Except there hadn't been nothing. She had been there, bits and pieces of her infused into the linens and the bedding. Her shampoo was in the pillows, and the lotion she used on her elbows and legs haunted the sheets. The soapy, talcum-powder scent of her skin had overlain everything in an olfactory rime, and he had groaned and fallen into them, fisted the sheets in his burning, trembling hands and buried his face in the lumpy contours of the pillow, the better to capture her in his nostrils.

It had been an agony to sleep beside the revenant of his wife, but it had been an ecstasy, too, because it meant that she was not entirely gone, and so, when the scent of her had begun to fade at the end of the second week, he had been wounded and furious. It had been unfair that he should be robbed of his only solace after losing all else. He'd fought to stem the tide and preserve what he could; he had even started sleeping on top of the comforter so as not to taint her with his own stale sweat, but it had been no use. The more tenaciously he clung to it, the faster it had slipped through his fingers, and at the end of three weeks, there had been no trace of her.

He had stood in his bedroom in his bare feet and rumpled boxers, with the sheets bundled to his chest and pressed against his chin, and he had sniffed them until his nose was dry and scoured. Loose threads had tickled his nose like playful fingers, and his eyes had watered from all the dust and allergens, but his wife's shampoo hadn't greeted him. Just dust and sweat and unwashed fabric, and all the nascent rage and grief he had so stubbornly denied throughout the trial and its aftermath had washed over him in a bilious wave. His knees had buckled, and he'd sunk to the floor with the bedding clutched to his chest and wadded on his lap, and he'd howled to the indifferent walls.

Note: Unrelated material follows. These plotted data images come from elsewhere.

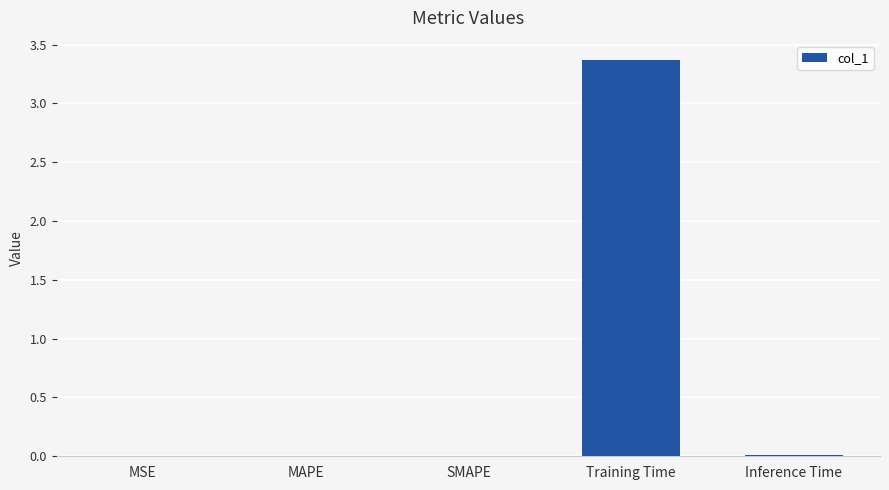

Is it true that the value at MAPE is 0.0?

True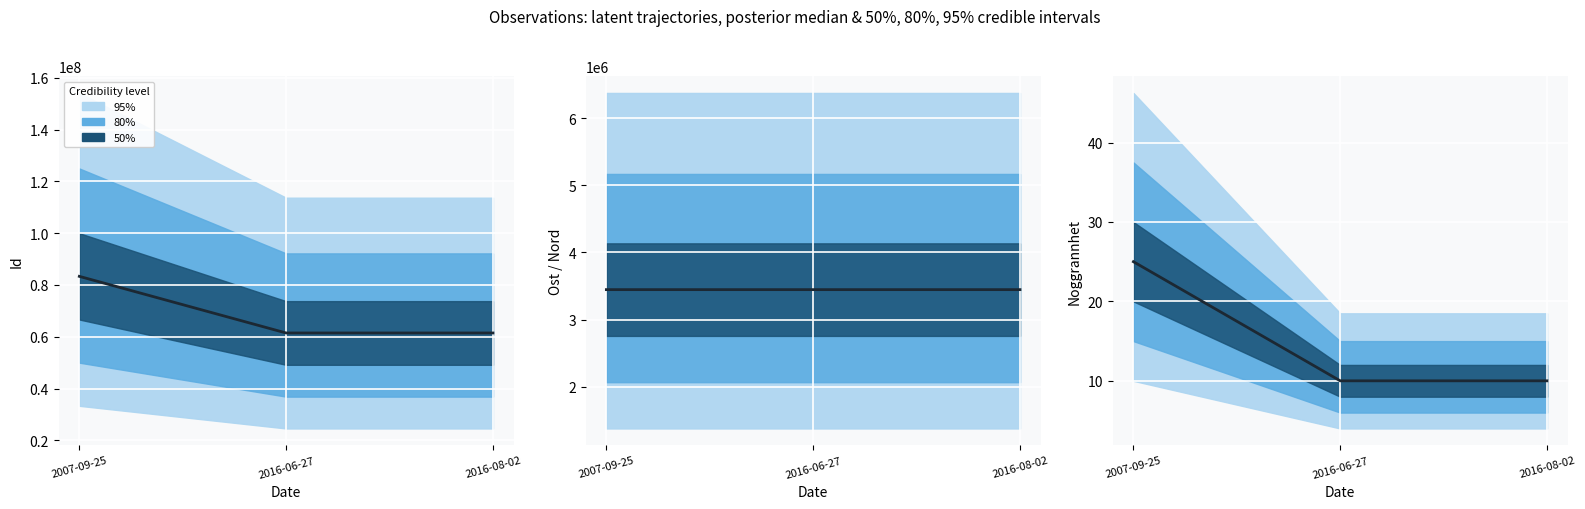

Reading right to left, what are all the values shown in this chart?

10	10	25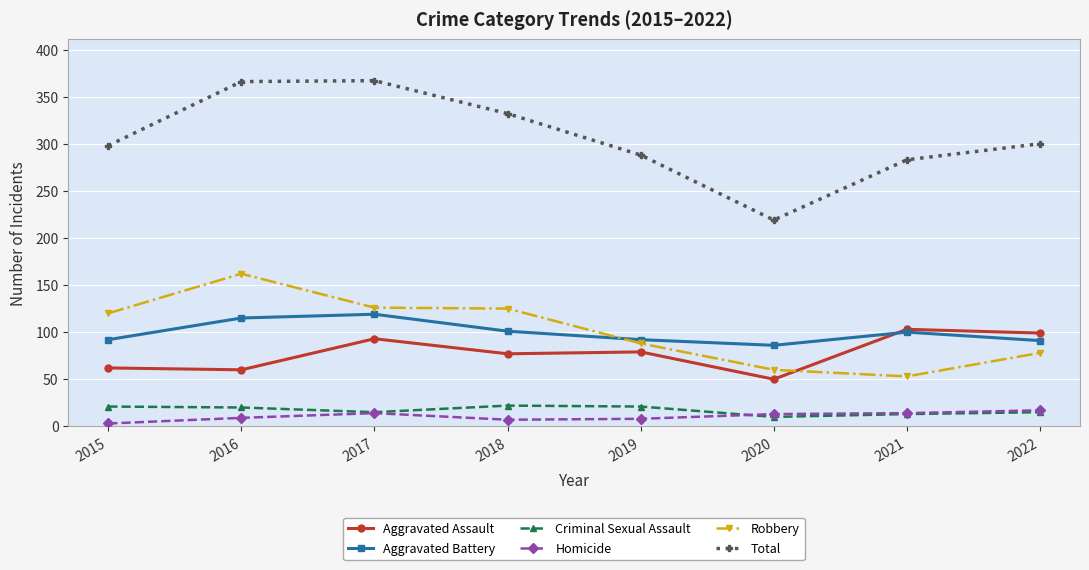

What is the approximate value of Homicide at 2017, to the nearest 10?

10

It was in that moment, kneeling on the floor in his boxers with the sheets on his lap and snot dangling from his nose, that he hated Greg Sanders. Before, his enmity had been directed at anyone associated with the witch-hunt that had snared his wife, a diffuse, snarling beast that longed to savage them all in equal measure, but in that instant, it had crystallized, focused to an exquisite point in his stupefied consciousness. It had been an emotion of such purity that he had stopped weeping in mid-sob to savor it, spun sugar in his mouth.

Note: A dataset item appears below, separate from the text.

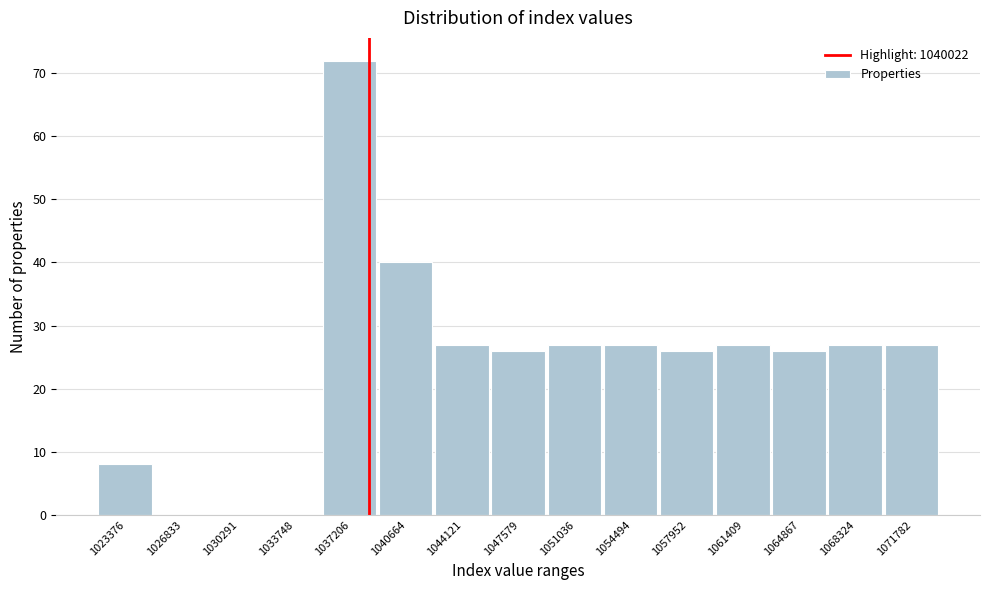

Reading left to right, what are all the values shown in this chart?

1023376=8	1026833=0	1030291=0	1033748=0	1037206=72	1040664=40	1044121=27	1047579=26	1051036=27	1054494=27	1057952=26	1061409=27	1064867=26	1068324=27	1071782=27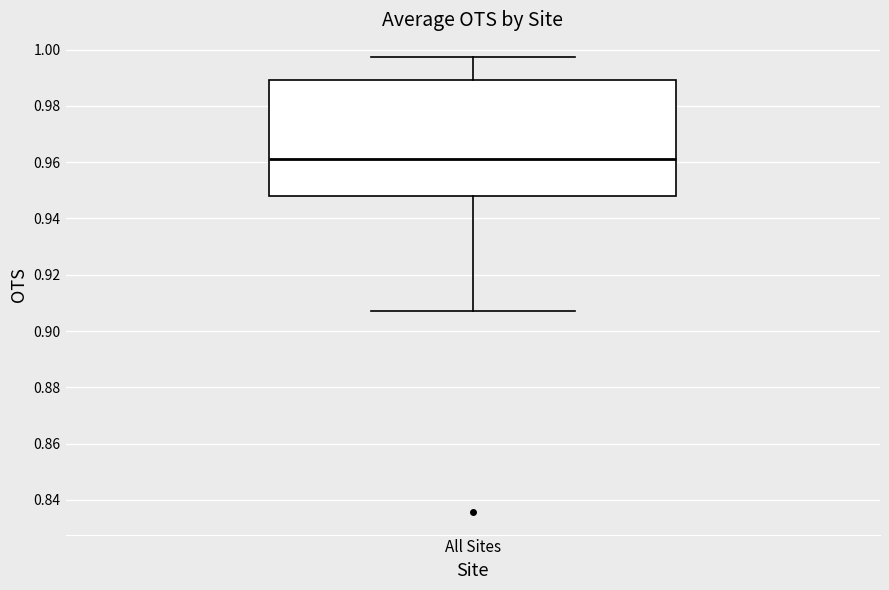

Transcribe this box plot: give where the median line is, the range the box spans, and where the two whiskers end, as read against the y-axis. The values are not printed on the chart, so give them approximately, as read against the axis.

median 0.962, box 0.948 to 0.990, whiskers 0.908 to 0.998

Greg Sanders and his bag of modern magic had been the linchpin on which the case against Bonnie had rested. With his degrees from a respected university and his collection of scientific huggermugger, he had lulled the jury into a state of credulous rapture, and then he had opened his all-American, liar's mouth and woven a spell of DNA and foreign fibers and fingerprint analysis. He hadn't understood a whit, and neither had the jury, if their politely flummoxed expressions had been any indication, but the rhythm of the words and the lulling murmur of knowledge beyond the ken of ordinary men had been enough, and the jurors had sent his wife away on the words of a young pied piper in a three-piece suit.